*GOAL OF THE EXERCISE:* Copy every line of the data below, character for character, without changing anything.

================================

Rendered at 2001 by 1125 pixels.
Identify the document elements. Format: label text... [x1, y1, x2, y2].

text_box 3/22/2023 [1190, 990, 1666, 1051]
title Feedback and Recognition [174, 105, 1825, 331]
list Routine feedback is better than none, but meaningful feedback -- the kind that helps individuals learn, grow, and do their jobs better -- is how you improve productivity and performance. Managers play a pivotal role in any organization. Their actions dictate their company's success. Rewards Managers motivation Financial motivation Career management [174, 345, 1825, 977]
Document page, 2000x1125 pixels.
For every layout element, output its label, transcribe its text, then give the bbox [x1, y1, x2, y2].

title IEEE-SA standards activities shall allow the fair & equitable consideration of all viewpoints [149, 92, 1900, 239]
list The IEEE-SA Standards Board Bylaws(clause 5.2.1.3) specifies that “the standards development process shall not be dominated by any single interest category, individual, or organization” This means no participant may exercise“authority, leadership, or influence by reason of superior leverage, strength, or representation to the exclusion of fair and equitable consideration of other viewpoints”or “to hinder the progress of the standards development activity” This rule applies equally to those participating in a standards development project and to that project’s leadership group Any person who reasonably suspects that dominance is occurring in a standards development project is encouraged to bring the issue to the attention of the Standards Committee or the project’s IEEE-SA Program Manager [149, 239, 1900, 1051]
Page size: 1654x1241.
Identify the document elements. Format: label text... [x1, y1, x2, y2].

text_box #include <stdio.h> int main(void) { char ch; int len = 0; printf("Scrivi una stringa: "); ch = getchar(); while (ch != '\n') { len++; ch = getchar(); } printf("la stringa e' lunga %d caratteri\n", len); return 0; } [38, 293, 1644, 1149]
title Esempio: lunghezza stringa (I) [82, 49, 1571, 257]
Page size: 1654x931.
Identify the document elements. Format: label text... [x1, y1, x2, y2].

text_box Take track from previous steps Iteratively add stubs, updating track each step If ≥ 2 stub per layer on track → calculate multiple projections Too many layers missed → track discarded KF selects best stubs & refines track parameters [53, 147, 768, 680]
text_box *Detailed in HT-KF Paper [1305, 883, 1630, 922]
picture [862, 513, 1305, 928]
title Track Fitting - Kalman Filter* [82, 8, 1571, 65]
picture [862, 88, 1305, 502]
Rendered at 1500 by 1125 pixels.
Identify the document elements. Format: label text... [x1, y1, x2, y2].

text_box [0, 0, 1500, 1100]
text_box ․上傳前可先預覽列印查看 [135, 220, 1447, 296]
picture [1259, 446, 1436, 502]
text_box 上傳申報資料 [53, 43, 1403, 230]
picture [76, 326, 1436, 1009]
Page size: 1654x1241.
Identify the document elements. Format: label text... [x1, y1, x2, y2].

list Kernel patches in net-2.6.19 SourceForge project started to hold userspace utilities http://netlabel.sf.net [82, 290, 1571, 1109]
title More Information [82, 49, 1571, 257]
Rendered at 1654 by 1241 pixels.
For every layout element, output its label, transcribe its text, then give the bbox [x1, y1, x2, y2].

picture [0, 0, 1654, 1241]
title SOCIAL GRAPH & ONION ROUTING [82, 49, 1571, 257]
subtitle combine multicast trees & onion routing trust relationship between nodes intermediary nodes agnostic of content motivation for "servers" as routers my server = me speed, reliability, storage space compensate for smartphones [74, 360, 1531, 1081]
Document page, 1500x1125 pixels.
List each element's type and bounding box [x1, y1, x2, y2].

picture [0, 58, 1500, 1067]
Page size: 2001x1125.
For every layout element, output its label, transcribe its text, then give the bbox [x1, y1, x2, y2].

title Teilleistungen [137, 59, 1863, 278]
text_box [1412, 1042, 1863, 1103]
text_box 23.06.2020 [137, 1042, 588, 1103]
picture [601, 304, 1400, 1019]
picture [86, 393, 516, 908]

================================

*RESPONSE TO THE EXERCISE:*
Rendered at 2001 by 1125 pixels.
Identify the document elements. Format: label text... [x1, y1, x2, y2].

text_box 3/22/2023 [1190, 990, 1666, 1051]
title Feedback and Recognition [174, 105, 1825, 331]
list Routine feedback is better than none, but meaningful feedback -- the kind that helps individuals learn, grow, and do their jobs better -- is how you improve productivity and performance. Managers play a pivotal role in any organization. Their actions dictate their company's success. Rewards Managers motivation Financial motivation Career management [174, 345, 1825, 977]
Document page, 2000x1125 pixels.
For every layout element, output its label, transcribe its text, then give the bbox [x1, y1, x2, y2].

title IEEE-SA standards activities shall allow the fair & equitable consideration of all viewpoints [149, 92, 1900, 239]
list The IEEE-SA Standards Board Bylaws(clause 5.2.1.3) specifies that “the standards development process shall not be dominated by any single interest category, individual, or organization” This means no participant may exercise“authority, leadership, or influence by reason of superior leverage, strength, or representation to the exclusion of fair and equitable consideration of other viewpoints”or “to hinder the progress of the standards development activity” This rule applies equally to those participating in a standards development project and to that project’s leadership group Any person who reasonably suspects that dominance is occurring in a standards development project is encouraged to bring the issue to the attention of the Standards Committee or the project’s IEEE-SA Program Manager [149, 239, 1900, 1051]
Page size: 1654x1241.
Identify the document elements. Format: label text... [x1, y1, x2, y2].

text_box #include <stdio.h> int main(void) { char ch; int len = 0; printf("Scrivi una stringa: "); ch = getchar(); while (ch != '\n') { len++; ch = getchar(); } printf("la stringa e' lunga %d caratteri\n", len); return 0; } [38, 293, 1644, 1149]
title Esempio: lunghezza stringa (I) [82, 49, 1571, 257]
Page size: 1654x931.
Identify the document elements. Format: label text... [x1, y1, x2, y2].

text_box Take track from previous steps Iteratively add stubs, updating track each step If ≥ 2 stub per layer on track → calculate multiple projections Too many layers missed → track discarded KF selects best stubs & refines track parameters [53, 147, 768, 680]
text_box *Detailed in HT-KF Paper [1305, 883, 1630, 922]
picture [862, 513, 1305, 928]
title Track Fitting - Kalman Filter* [82, 8, 1571, 65]
picture [862, 88, 1305, 502]
Rendered at 1500 by 1125 pixels.
Identify the document elements. Format: label text... [x1, y1, x2, y2].

text_box [0, 0, 1500, 1100]
text_box ․上傳前可先預覽列印查看 [135, 220, 1447, 296]
picture [1259, 446, 1436, 502]
text_box 上傳申報資料 [53, 43, 1403, 230]
picture [76, 326, 1436, 1009]
Page size: 1654x1241.
Identify the document elements. Format: label text... [x1, y1, x2, y2].

list Kernel patches in net-2.6.19 SourceForge project started to hold userspace utilities http://netlabel.sf.net [82, 290, 1571, 1109]
title More Information [82, 49, 1571, 257]
Rendered at 1654 by 1241 pixels.
For every layout element, output its label, transcribe its text, then give the bbox [x1, y1, x2, y2].

picture [0, 0, 1654, 1241]
title SOCIAL GRAPH & ONION ROUTING [82, 49, 1571, 257]
subtitle combine multicast trees & onion routing trust relationship between nodes intermediary nodes agnostic of content motivation for "servers" as routers my server = me speed, reliability, storage space compensate for smartphones [74, 360, 1531, 1081]
Document page, 1500x1125 pixels.
List each element's type and bounding box [x1, y1, x2, y2].

picture [0, 58, 1500, 1067]
Page size: 2001x1125.
For every layout element, output its label, transcribe its text, then give the bbox [x1, y1, x2, y2].

title Teilleistungen [137, 59, 1863, 278]
text_box [1412, 1042, 1863, 1103]
text_box 23.06.2020 [137, 1042, 588, 1103]
picture [601, 304, 1400, 1019]
picture [86, 393, 516, 908]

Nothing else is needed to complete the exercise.